Records drawn from a dataset:
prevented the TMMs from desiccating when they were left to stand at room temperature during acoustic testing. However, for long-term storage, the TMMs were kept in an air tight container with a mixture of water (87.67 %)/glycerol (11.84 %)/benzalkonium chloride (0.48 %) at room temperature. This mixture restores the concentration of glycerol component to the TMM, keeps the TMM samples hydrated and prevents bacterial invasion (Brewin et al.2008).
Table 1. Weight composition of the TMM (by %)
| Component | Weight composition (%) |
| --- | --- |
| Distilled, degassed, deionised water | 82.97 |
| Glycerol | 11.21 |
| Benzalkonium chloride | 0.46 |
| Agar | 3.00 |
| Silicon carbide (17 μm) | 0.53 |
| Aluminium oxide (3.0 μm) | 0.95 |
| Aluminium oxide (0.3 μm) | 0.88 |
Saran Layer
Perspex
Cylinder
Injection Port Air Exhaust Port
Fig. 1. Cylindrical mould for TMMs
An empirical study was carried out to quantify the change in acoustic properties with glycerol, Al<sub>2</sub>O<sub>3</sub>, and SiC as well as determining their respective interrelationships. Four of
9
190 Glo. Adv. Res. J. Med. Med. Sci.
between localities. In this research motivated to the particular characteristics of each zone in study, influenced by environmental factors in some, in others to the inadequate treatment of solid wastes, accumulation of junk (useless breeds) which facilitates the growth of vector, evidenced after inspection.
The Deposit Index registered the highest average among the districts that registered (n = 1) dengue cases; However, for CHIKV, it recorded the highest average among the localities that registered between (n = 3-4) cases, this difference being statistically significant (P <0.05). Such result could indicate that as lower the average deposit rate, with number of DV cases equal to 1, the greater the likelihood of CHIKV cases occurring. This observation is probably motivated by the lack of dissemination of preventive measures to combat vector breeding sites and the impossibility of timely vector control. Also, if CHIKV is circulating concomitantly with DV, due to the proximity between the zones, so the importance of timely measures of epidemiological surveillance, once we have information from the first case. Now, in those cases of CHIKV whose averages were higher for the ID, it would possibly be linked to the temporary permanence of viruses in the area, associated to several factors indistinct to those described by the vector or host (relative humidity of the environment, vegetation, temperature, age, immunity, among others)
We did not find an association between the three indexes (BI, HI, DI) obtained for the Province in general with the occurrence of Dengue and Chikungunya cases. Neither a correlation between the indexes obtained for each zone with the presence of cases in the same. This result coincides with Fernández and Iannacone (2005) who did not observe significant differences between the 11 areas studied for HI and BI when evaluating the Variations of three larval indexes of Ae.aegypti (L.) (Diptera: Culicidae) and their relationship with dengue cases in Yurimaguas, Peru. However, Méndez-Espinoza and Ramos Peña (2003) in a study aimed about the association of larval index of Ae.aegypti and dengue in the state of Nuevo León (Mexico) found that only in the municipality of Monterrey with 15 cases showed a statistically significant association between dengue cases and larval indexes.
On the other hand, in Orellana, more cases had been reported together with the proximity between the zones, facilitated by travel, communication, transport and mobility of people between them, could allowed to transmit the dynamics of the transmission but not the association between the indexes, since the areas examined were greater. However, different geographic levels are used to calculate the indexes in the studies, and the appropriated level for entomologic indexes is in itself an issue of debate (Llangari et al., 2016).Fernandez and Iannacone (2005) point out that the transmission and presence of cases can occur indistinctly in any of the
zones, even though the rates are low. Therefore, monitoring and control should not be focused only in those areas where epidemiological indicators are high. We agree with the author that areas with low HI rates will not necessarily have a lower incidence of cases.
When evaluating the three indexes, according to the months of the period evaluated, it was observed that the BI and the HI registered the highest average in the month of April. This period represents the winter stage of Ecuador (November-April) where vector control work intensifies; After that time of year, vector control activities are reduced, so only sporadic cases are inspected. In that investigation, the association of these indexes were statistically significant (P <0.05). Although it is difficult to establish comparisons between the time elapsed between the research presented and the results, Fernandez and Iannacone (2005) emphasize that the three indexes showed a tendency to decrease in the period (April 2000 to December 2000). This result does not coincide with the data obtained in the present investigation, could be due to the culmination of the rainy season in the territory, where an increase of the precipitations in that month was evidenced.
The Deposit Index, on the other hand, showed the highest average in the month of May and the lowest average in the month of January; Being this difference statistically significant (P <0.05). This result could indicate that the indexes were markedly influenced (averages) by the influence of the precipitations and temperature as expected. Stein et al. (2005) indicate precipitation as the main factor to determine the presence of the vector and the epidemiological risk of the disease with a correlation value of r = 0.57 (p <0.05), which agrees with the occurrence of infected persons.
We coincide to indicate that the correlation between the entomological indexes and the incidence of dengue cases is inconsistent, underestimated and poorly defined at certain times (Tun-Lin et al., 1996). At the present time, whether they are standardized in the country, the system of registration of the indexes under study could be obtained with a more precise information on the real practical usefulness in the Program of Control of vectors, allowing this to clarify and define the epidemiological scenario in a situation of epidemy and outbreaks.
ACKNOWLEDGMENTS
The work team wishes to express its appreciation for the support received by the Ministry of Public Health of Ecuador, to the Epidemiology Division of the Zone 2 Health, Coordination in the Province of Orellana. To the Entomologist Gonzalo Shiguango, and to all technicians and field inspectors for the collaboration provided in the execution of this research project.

= Problem =
Give back exactly the lines above starting at the line where "water | 82.97 |" appears and ending at the line where "190 Glo. Adv. Res. J. Med. Med. Sci." appears, both included, with no other lines.

= Result =
| Distilled, degassed, deionised water | 82.97 |
| Glycerol | 11.21 |
| Benzalkonium chloride | 0.46 |
| Agar | 3.00 |
| Silicon carbide (17 μm) | 0.53 |
| Aluminium oxide (3.0 μm) | 0.95 |
| Aluminium oxide (0.3 μm) | 0.88 |
Saran Layer
Perspex
Cylinder
Injection Port Air Exhaust Port
Fig. 1. Cylindrical mould for TMMs
An empirical study was carried out to quantify the change in acoustic properties with glycerol, Al<sub>2</sub>O<sub>3</sub>, and SiC as well as determining their respective interrelationships. Four of
9
190 Glo. Adv. Res. J. Med. Med. Sci.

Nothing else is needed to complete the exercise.